In the later development of Northern Buddhism, all the evils of this world, represented in various devil personalities, are conceived as incarnations of Buddha himself, who, by showing the evil consequences of sin, endeavors to convert mankind to holiness and virtue.

We find in the Buddhist temples of China and Japan so-called Mandaras, which represent the world-conception of Buddhism in its cosmic entirety. The word Mandara means "a complete ensemble," and it exhibits a systematically arranged group of Buddhaincarnations. The statue of the highest Buddha who dwells in Nirvâna always stands in the centre. It is "Bôdhi," enlightenment, or "Sambôdhi," perfect enlightenment, that is to say, the Truth which is the same for ever and aye. He is personified under the name Amitâbha, which means boundless light, being that something the recognition of which constitutes Buddhahood. He is like God, the Father of the Christians, omnipresent and eternal, the light and life of the world, and the ultimate authority of moral conduct.

The catalogue of the Musée Guimet of Paris, the best religious museum in the world, describes a Mandara, which is the highest Buddha in the centre of the group, surrounded by a number of his incarnations of various degrees and dignities. These are the prophets and sages of the world, who have taught mankind or set them good examples by their virtuous lives. On the right we see a group of personified abstracts,-piety, charity, science, religion, the aspiration for progress. On the left is a third class, consisting of the ugly figures of demons, whose appearance is destined to frighten people away from sensuality, egotism, and evil desires.

The devils of Buddhism, accordingly, are not the enemies of Buddha, and not even his antagonists, but his ministers and coworkers. They partake of Buddha's nature, for they, too, are teachers. They are the rods of punishment representing the curse of sin, and as such may fitly be conceived as incarnations of the

Bôdhi. The Buddhist devils are instruments of education who contribute their share to the general system of working out the final salvation of man.

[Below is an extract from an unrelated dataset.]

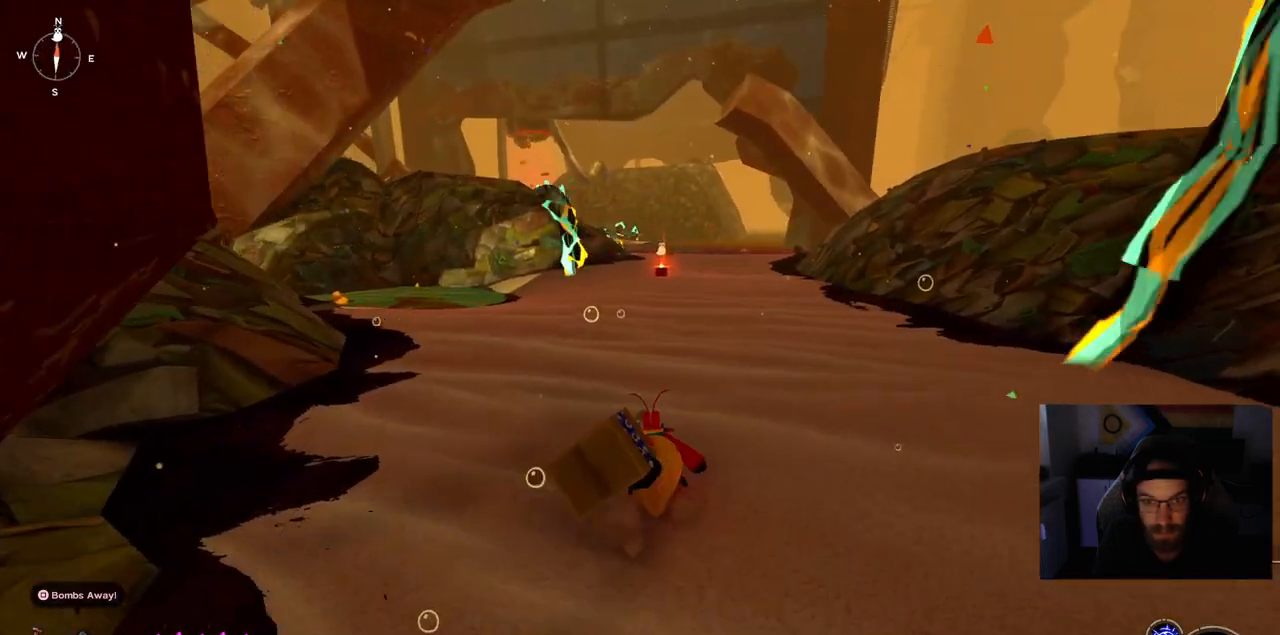
{"dt_ms": 500, "buttons": ["CIRCLE"], "left_stick": "up-right", "right_stick": "center", "events": []}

Christian salvation consists in an atonement of sin through the bloody sacrifice of a sinless redeemer; Buddhist salvation is attained through enlightenment. Hence Christ is the sufferer, the innocent man who dies to pay with his life the debt of others who are guilty. Buddha is the teacher who by example and instruction shows people the path of salvation.

EDITOR.

LITERARY CORRESPONDENCE.

FRANCE.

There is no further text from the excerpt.